Whether it was 3rd Force Service Regiment or 3rd Force Service Support Group or now 3rd Marine Logistics Group, the mission of operational logistics support to the Marine Air-Ground Task Force remains the same, according to Nelson.

“3rd MLG has supported deployments to every conflict the U.S. has been involved in over the past 55 years,” said Nelson. “This past year, I saw two battalions, 9th Engineer Support Battalion and Combat Logistics Battalion 4, return from a seven-month deployment to OEF, and both units received accolades for their performance.”

Without the Marines and sailors’ hard work and dedication through selfless acts to achieve the mission, the history of 3rd MLG would be carved differently, according to Gunnery Sgt.

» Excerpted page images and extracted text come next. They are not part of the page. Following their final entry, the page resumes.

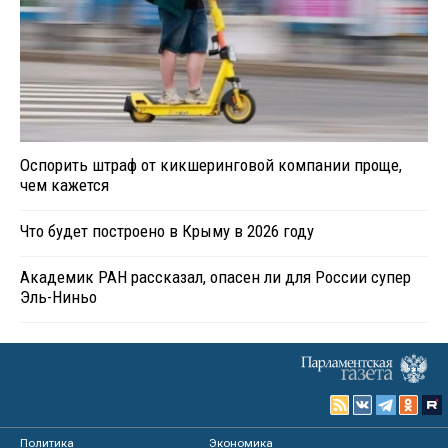
Оспорить штраф от кикшеринговой компании проще,
чем кажется
Что будет построено в Крыму в 2026 году
Академик РАН рассказал, опасен ли для России супер
Эль-Ниньо
Политика
Экономика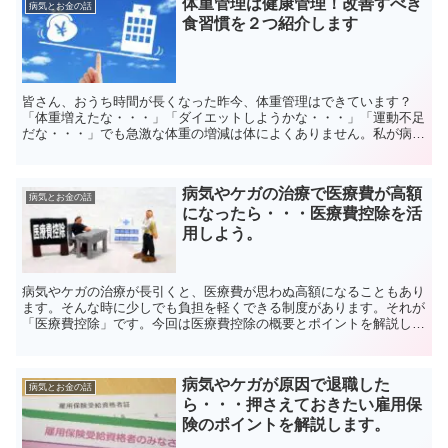
体重管理は健康管理！改善すべき
病気とお金の話
食習慣を２つ紹介します
皆さん、おうち時間が長くなった昨今、体重管理はできています？
「体重増えたな・・・」「ダイエットしようかな・・・」「運動不足
だな・・・」でも急激な体重の増減は体によくありません。私が病気
療養中に医師から言われたのは「体重管理は健康管理」です。...
病気やケガの治療で医療費が高額
病気とお金の話
になったら・・・医療費控除を活
用しよう。
病気やケガの治療が長引くと、医療費が思わぬ高額になることもあり
ます。そんな時に少しでも負担を軽くできる制度があります。それが
「医療費控除」です。今回は医療費控除の概要とポイントを解説しま
す。医療費控除とは医療費控除は１年間で支払った医療費が...
病気やケガが原因で退職した
病気とお金の話
ら・・・押さえておきたい雇用保
険のポイントを解説します。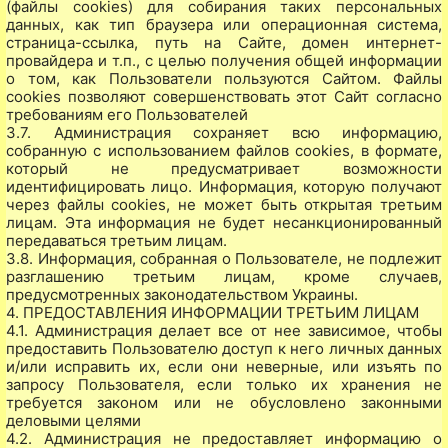
(файлы cookies) для собирания таких персональных
данных, как тип браузера или операционная система,
страница-ссылка, путь на Сайте, домен интернет-
провайдера и т.п., с целью получения общей информации
о том, как Пользователи пользуются Сайтом. Файлы
cookies позволяют совершенствовать этот Сайт согласно
требованиям его Пользователей
3.7. Администрация сохраняет всю информацию,
собранную с использованием файлов cookies, в формате,
который не предусматривает возможности
идентифицировать лицо. Информация, которую получают
через файлы cookies, не может быть открытая третьим
лицам. Эта информация не будет несанкционированный
передаваться третьим лицам.
3.8. Информация, собранная о Пользователе, не подлежит
разглашению третьим лицам, кроме случаев,
предусмотренных законодательством Украины.
4. ПРЕДОСТАВЛЕНИЯ ИНФОРМАЦИИ ТРЕТЬИМ ЛИЦАМ
4.1. Администрация делает все от нее зависимое, чтобы
предоставить Пользователю доступ к него личных данных
и/или исправить их, если они неверные, или изъять по
запросу Пользователя, если только их хранения не
требуется законом или не обусловлено законными
деловыми целями
4.2. Администрация не предоставляет информацию о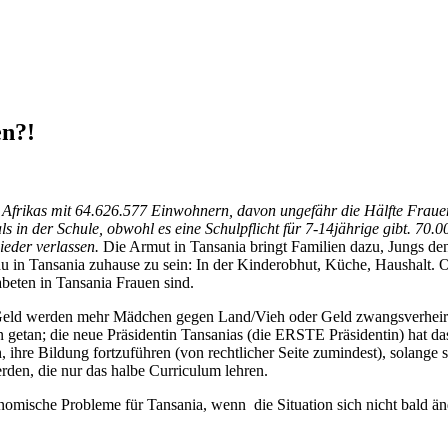
n?!
 Afrikas mit 64.626.577 Einwohnern, davon ungefähr die Hälfte Fraue
s in der Schule, obwohl es eine Schulpflicht für 7-14jährige gibt. 70
eder verlassen.
Die Armut in Tansania bringt Familien dazu, Jungs den
 Frau in Tansania zuhause zu sein: In der Kinderobhut, Küche, Haushal
abeten in Tansania Frauen sind.
eld werden mehr Mädchen gegen Land/Vieh oder Geld zwangsverheiratet
on getan; die neue Präsidentin Tansanias (die ERSTE Präsidentin) hat d
 ihre Bildung fortzuführen (von rechtlicher Seite zumindest), solange 
den, die nur das halbe Curriculum lehren.
mische Probleme für Tansania, wenn die Situation sich nicht bald ände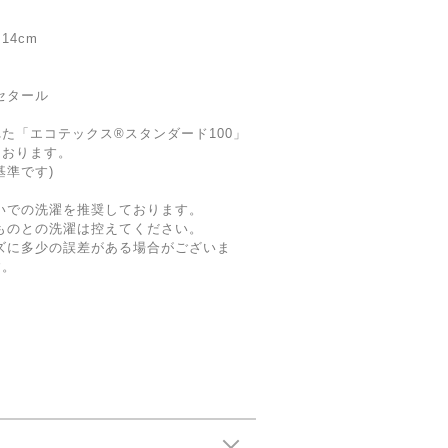
4cm
セタール
た「エコテックス®スタンダード100」
ております。
基準です)
いでの洗濯を推奨しております。
ものとの洗濯は控えてください。
ズに多少の誤差がある場合がございま
す。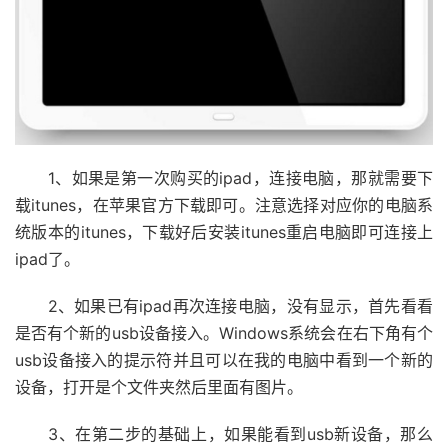
1、如果是第一次购买的ipad，连接电脑，那就需要下
载itunes，在苹果官方下载即可。注意选择对应你的电脑系
统版本的itunes，下载好后安装itunes重启电脑即可连接上
ipad了。
2、如果已有ipad再次连接电脑，没有显示，首先看看
是否有个新的usb设备接入。Windows系统会在右下角有个
usb设备接入的提示符并且可以在我的电脑中看到一个新的
设备，打开是个文件夹然后里面有图片。
3、在第二步的基础上，如果能看到usb新设备，那么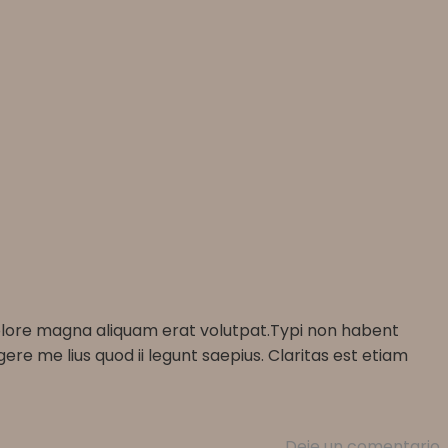
dolore magna aliquam erat volutpat.Typi non habent
ere me lius quod ii legunt saepius. Claritas est etiam
Deje un comentario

Santo Rivera, the motor transportation operations chief with General Support Motor Transport Company, CLR 3, 3rd MLG, III MEF.

“Triumph is won through logistics, but without the Marines’ constant sacrifice for mission success victory would not be achievable,” said Rivera. “The hard work that these Marines put in is similar to the work of our predecessors, who have left us a proud legacy to maintain.”

As service members look into the future, it is imperative to look back to their shared history, according to Rivera.

“Overall, the Corps knows that 3rd MLG can ensure our warfighters are properly equipped and supplied to execute their mission,” said Rivera. “We are part of something spectacular. Therefore, we must remember to commemorate our group lineage by striving every day to train harder than the day before.”
Nelson closed the celebration addressing the Marines and sailors of 3rd MLG.

“The celebration provides the opportunity to unite each regiment and battalion of 3rd MLG and rejoice in the exemplary performance of the group,” said Nelson.